Szerokie wykorzystanie wyników badań chemizmu wód porowych dla celów rekonstrukcji paleohydrochemii, ochrony wód i zagadnień geologii inżynierskiej wymaga krytycznego spojrzenia na stosowane dotychczas metody wydzielania tych wód. W artykule przedstawiono przegląd stosowanych powszechnie metod otrzymywania wód porowych (wyciągi wodne, metody ciśnieniowe) oraz poglądy na zmianę ich składu chemicznego pod wpływem ciśnienia.

ON THE INFLUENCE OF PRESSURES ON RESULTS OF STUDIES ON PORE WATER CHEMISTRY

For obtaining pore water, two groups of methods are most widely used:

– extraction (washing rock samples with various media such as water and spirit),

– pressure methods (squeezing out pore water with the use of press or centrifugal machine).

Regardless of the used method, the degree of inhomogeneity of mineralization and chemical composition should be taken into account in studies on pore water. That is why either fractional washing of rock or analysis of pore water fractions successively separated under increasing pressure are carried out.

The analysis of several papers showed that the degree of pore water inhomogeneity depends on colloidal-chemical properties of a rock. According to empirical data, pore water obtained from coarse-dispersional (sandy-silty) rocks are characterized by stable mineralization and chemical composition, regardless of the amount of washing medium and applied pressures. In the case of finely-dispersional (especially clay) rocks, the methods of pore water extraction were found to bear a decisive influence on its mineralization and chemical composition.

According to several authors, concentration of ions in water extracts may be 3 to 5 times greater than mineralization of pore water obtained from the same rocks with the use of pressure methods.
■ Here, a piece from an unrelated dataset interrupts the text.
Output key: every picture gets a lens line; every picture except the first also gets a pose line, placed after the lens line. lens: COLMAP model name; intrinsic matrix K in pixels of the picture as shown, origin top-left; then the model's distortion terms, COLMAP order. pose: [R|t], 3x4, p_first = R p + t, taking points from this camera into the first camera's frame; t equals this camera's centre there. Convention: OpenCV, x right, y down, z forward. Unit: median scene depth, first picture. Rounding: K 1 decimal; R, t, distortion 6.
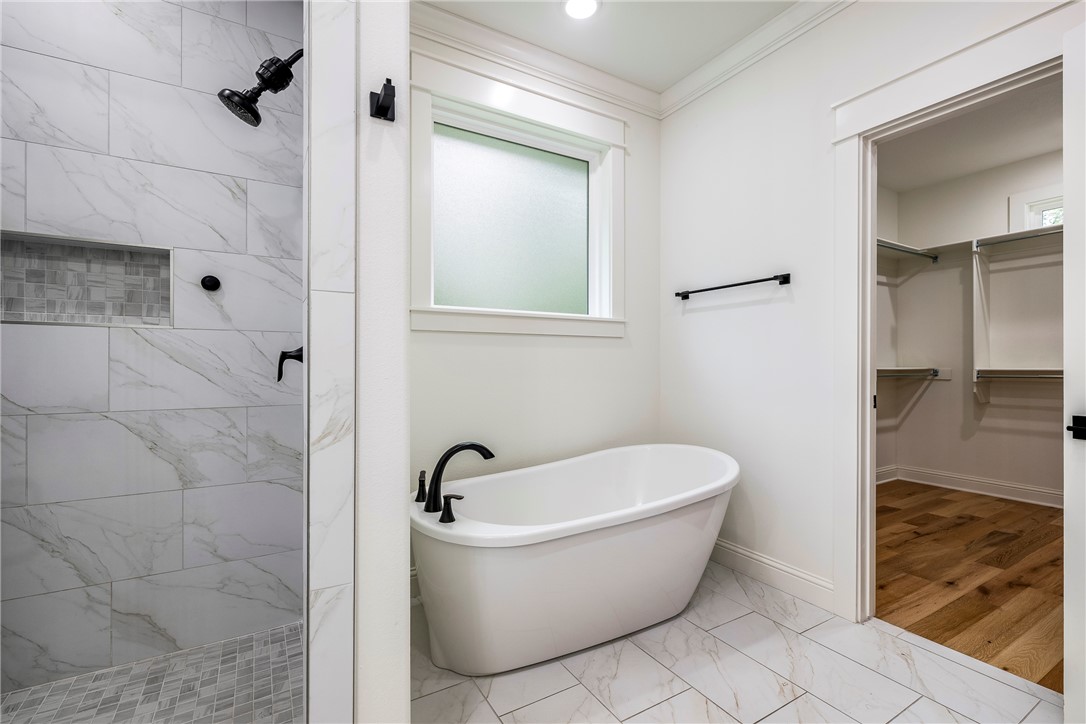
lens RADIAL K [[463.5, 0, 543.0], [0, 463.5, 362.0], [0, 0, 1]] dist [0.000431, 0.000206]
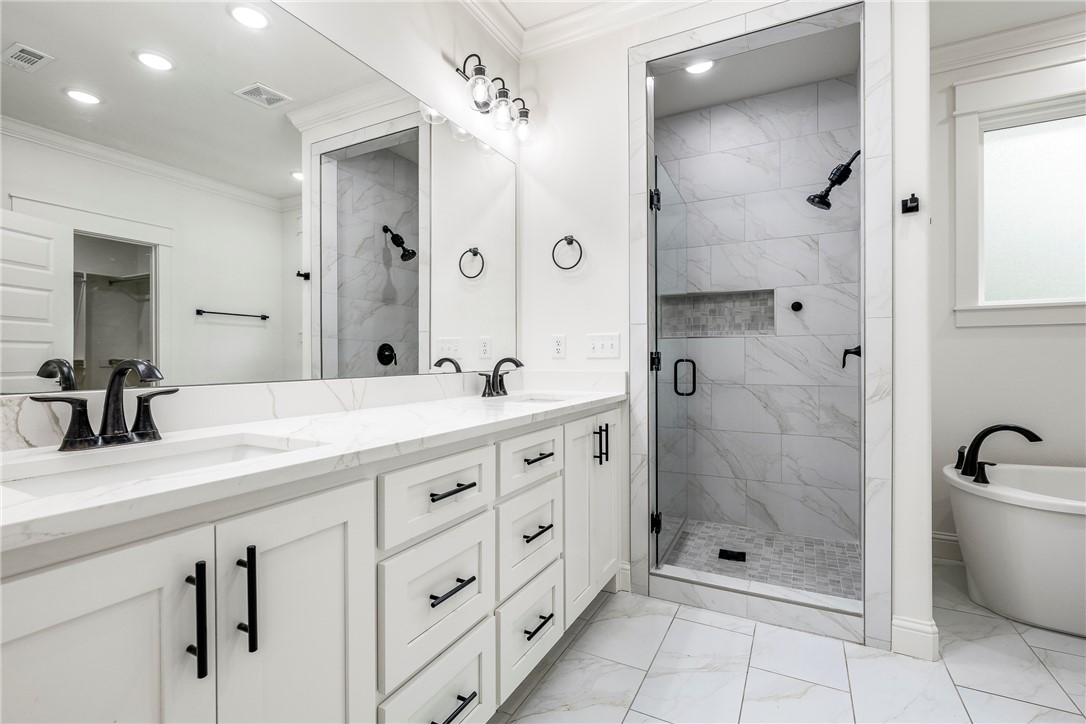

However, the latter methods are also somewhat misleading as pore water chemistry was found to change depending on the applied pressure. In relation to that question, three groups of viewpoints may be recognized:

– mineralization of pore water increases along with increase in the applied pressure (Fig. 1);

– mineralization of pore water remains constant (Fig. 3); and

– mineralization of pore water decreases along with increase in the applied pressure (Fig. 4).

It should be noted that the authors holding the above mentioned view points were studying rocks differing in mineral character, depth of occurrence, porosity and moisture content as well as at different pressure ranges. The available data suggest that pore water chemistry is primarily shaped by magnitude of the applied pressure as well as mineral character and degree of diagenesis (natural moisture content and porosity) of rocks and mineralization of pore water.

At low pressure range, the extracted pore water is characterized by stable chemistry and mineral composition and the changes are not recorded until certain pressure value is overpassed.

In the literature, various estimates of that value may be found. For example, changes in concentration of ions are recorded when pressure exceeds the value of about 14,000 N/cm² in the case of bentonite, and not lower than about 38,000 N/cm2 in the case of kaolinite (Fig. 5). Generally, the more hydrophilous is the rock (i.e. the higher is the moisture content and the lower is the pressure), the earlier the inhomogeneity in chemical composition may be noted. It follows that the magnitude of the usable pressures should be empirically established for studied rocks.